Soon the whole gang of youth was on top of him, kicking, punching, twisting, grasping, groping, grappling, pulling. The hurt and pain multiplied when the blows and kicks multiplied and occurred in unison, as rap music from DMX, who recently died of a drug overdose, boomed from a nearby parked car. The injuries were multiple, compound, critical, fractured bones, contusions, bruises, hemorrhages.
Nuno never recovered, never regained consciousness. One daily newspaper article, from a Toronto Star columnist, about his death and the incident noted the mother of one of his assailants, involved in the swarming and wilding, showed her a picture from yesteryear of Nuno and her son. In the photograph, at least a decade old, Nuno, in his airline captain’s uniform, having invited the child into the cockpit, showed him the avionics and instrument panel of the jet airliner on the tarmac at Pearson International before he flew the plane across the Atlantic to Portugal, a route he flew often and still flew.
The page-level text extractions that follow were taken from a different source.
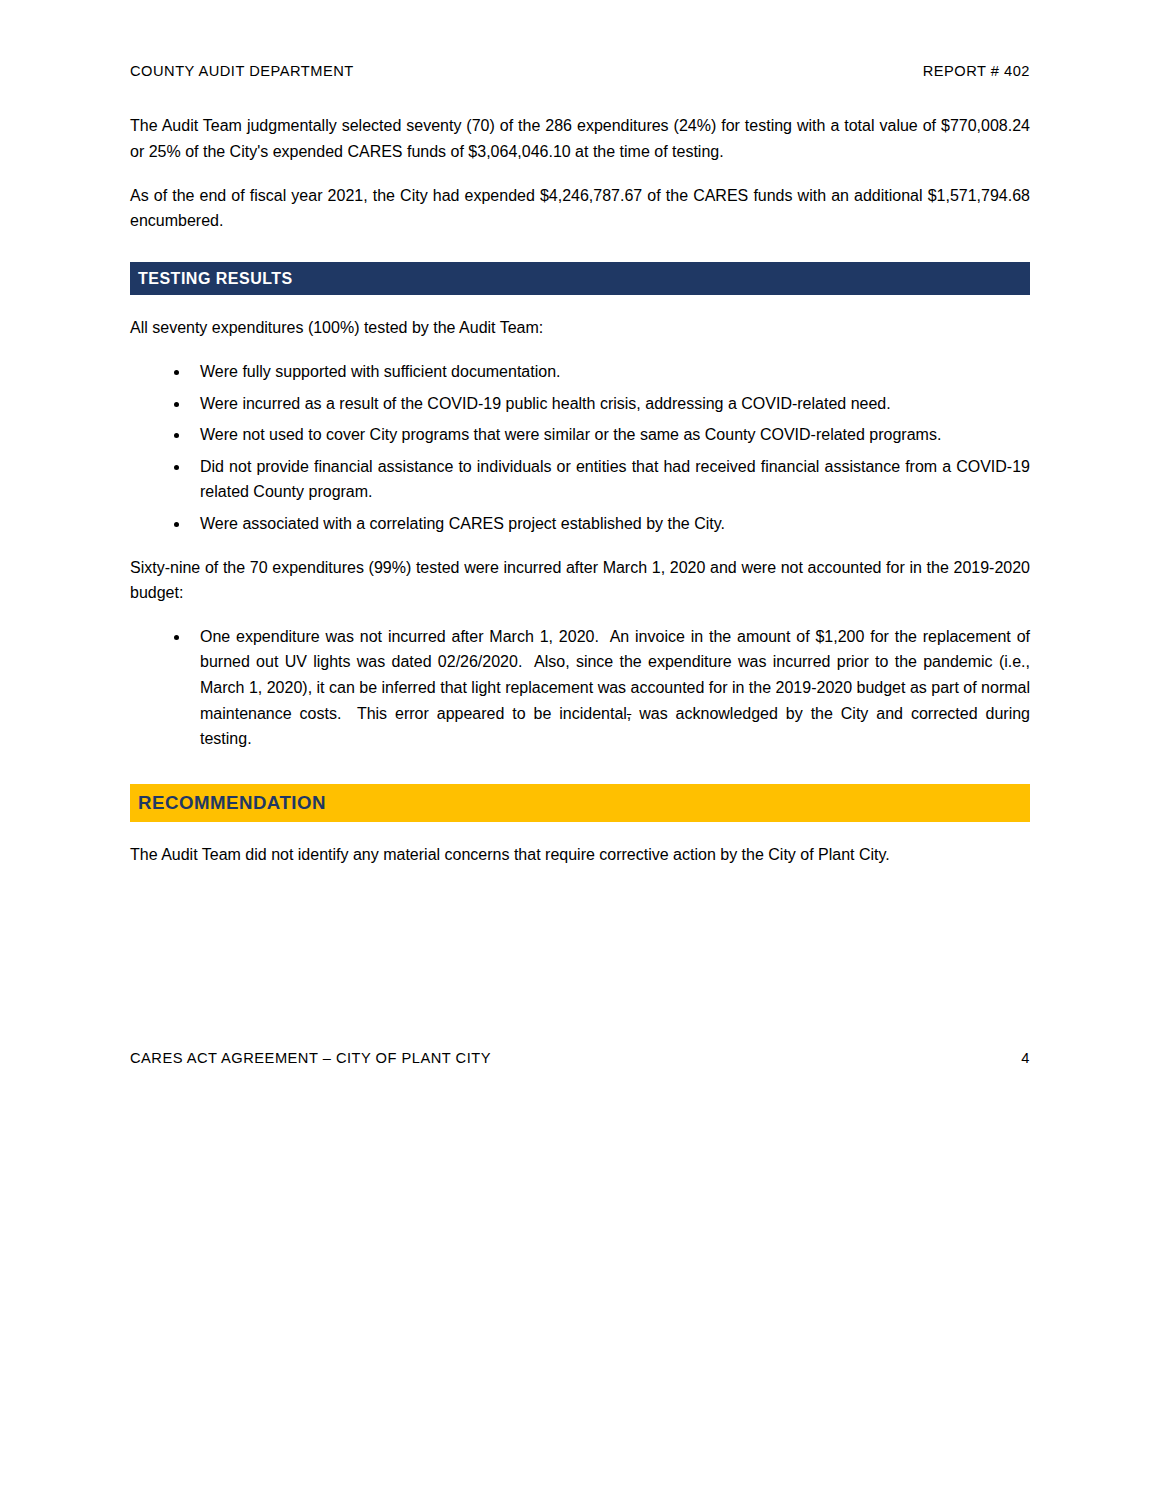COUNTY AUDIT DEPARTMENT REPORT # 402
The Audit Team judgmentally selected seventy (70) of the 286 expenditures (24%) for testing with a total value of $770,008.24 or 25% of the City's expended CARES funds of $3,064,046.10 at the time of testing.
As of the end of fiscal year 2021, the City had expended $4,246,787.67 of the CARES funds with an additional $1,571,794.68 encumbered.
TESTING RESULTS
All seventy expenditures (100%) tested by the Audit Team:
Were fully supported with sufficient documentation.
Were incurred as a result of the COVID-19 public health crisis, addressing a COVID-related need.
Were not used to cover City programs that were similar or the same as County COVID-related programs.
Did not provide financial assistance to individuals or entities that had received financial assistance from a COVID-19 related County program.
Were associated with a correlating CARES project established by the City.
Sixty-nine of the 70 expenditures (99%) tested were incurred after March 1, 2020 and were not accounted for in the 2019-2020 budget:
One expenditure was not incurred after March 1, 2020. An invoice in the amount of $1,200 for the replacement of burned out UV lights was dated 02/26/2020. Also, since the expenditure was incurred prior to the pandemic (i.e., March 1, 2020), it can be inferred that light replacement was accounted for in the 2019-2020 budget as part of normal maintenance costs. This error appeared to be incidental, was acknowledged by the City and corrected during testing.
RECOMMENDATION
The Audit Team did not identify any material concerns that require corrective action by the City of Plant City.
CARES ACT AGREEMENT – CITY OF PLANT CITY 4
She herself was a survivor of the flight to Lisbon, when the fuel lines leaked and the engines failed and Nuno was forced to glide the jet a few hundred kilometres to the American air force base on the Azores.
Lois, the young human resources generalist, remembered her telephone conservation a few hours before the wilding and complained to her boyfriend there was no candlelight vigil, no flowers left in Dundas Square to commemorate his memory and mark the place where he suffered the contusions, bruising, hemorrhaging, and traumatic injuries to which he later succumbed in a hospital. Working overtime duty, grumbling, and overseen by a television news camera crew and a group of police officers and security guards, cleaners from the public works department and firefighters with a pumper truck merely washed the blood away with pressurized hoses and industrial cleaners.